On 8/10/21 8:01 PM, Rémi Bernon wrote:
On 8/10/21 7:57 PM, Rémi Bernon wrote:
On 8/10/21 7:36 PM, Zebediah Figura (she/her) wrote:
On 8/10/21 12:29 PM, Rémi Bernon wrote:
Instead of waiting for it.
Otherwise the module may be unloaded on process shutdown while the thread is still busy processing events, causing possible invalid memory access (for instance when accessing the static pnp_devset device list).
I'm confused; how can the thread still be running during unload if we're waiting for the thread to stop?

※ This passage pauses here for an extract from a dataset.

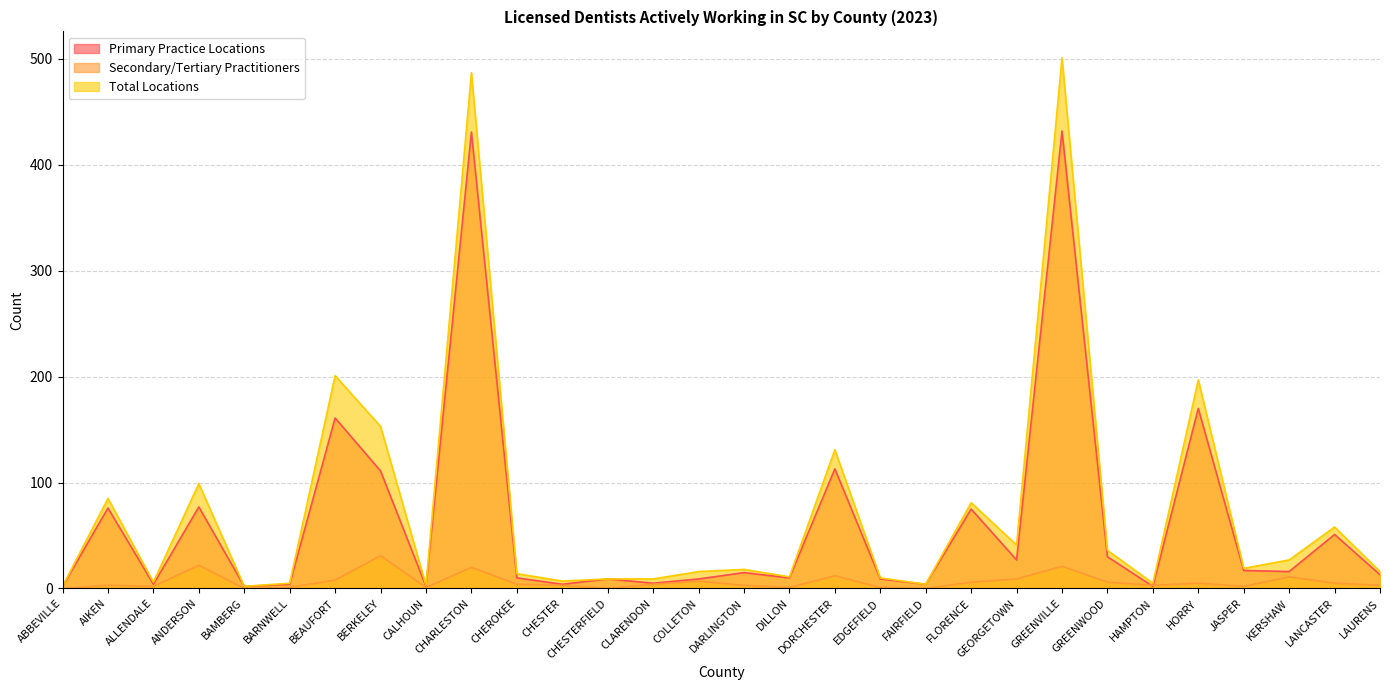

At how many categories does at least one series exceed 312?

2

The FDO IRP_MN_REMOVE_DEVICE is never called, and I think the process is shutting down and unloading its modules nonetheless. I don't know yet precisely how this is happening.
Sorry, I'm saying nonsense, I need to have a better look.
It actually seems to be something more like what's happening with wineusb.sys, where the device isn't removed from the driver device list, when the IRP_MN_SURPRISE_REMOVAL / IRP_MN_DEVICE_REMOVAL are sent by ntoskrnl on shutdown.
This time the device isn't removed at all from the list, and the thread can get (or may have) a stale device pointer, that has already been destroyed, causing memory and stack corruption (which is where I got confused).